Please copy every line of the data below word for word, keeping the original line breaks.

### MATERIAL PROVIDED
=== Section Start ===

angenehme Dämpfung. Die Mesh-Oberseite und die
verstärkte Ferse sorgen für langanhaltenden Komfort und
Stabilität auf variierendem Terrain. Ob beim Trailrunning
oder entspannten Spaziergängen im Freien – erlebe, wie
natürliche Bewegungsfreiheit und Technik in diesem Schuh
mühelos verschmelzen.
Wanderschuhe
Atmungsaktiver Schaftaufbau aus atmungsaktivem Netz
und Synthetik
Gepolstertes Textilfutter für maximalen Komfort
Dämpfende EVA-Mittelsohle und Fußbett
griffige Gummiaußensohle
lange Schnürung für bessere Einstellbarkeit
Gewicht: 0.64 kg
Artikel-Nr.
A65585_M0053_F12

=== Section End ===

### REPLY TO THE TASK
angenehme Dämpfung. Die Mesh-Oberseite und die
verstärkte Ferse sorgen für langanhaltenden Komfort und
Stabilität auf variierendem Terrain. Ob beim Trailrunning
oder entspannten Spaziergängen im Freien – erlebe, wie
natürliche Bewegungsfreiheit und Technik in diesem Schuh
mühelos verschmelzen.
Wanderschuhe
Atmungsaktiver Schaftaufbau aus atmungsaktivem Netz
und Synthetik
Gepolstertes Textilfutter für maximalen Komfort
Dämpfende EVA-Mittelsohle und Fußbett
griffige Gummiaußensohle
lange Schnürung für bessere Einstellbarkeit
Gewicht: 0.64 kg
Artikel-Nr.
A65585_M0053_F12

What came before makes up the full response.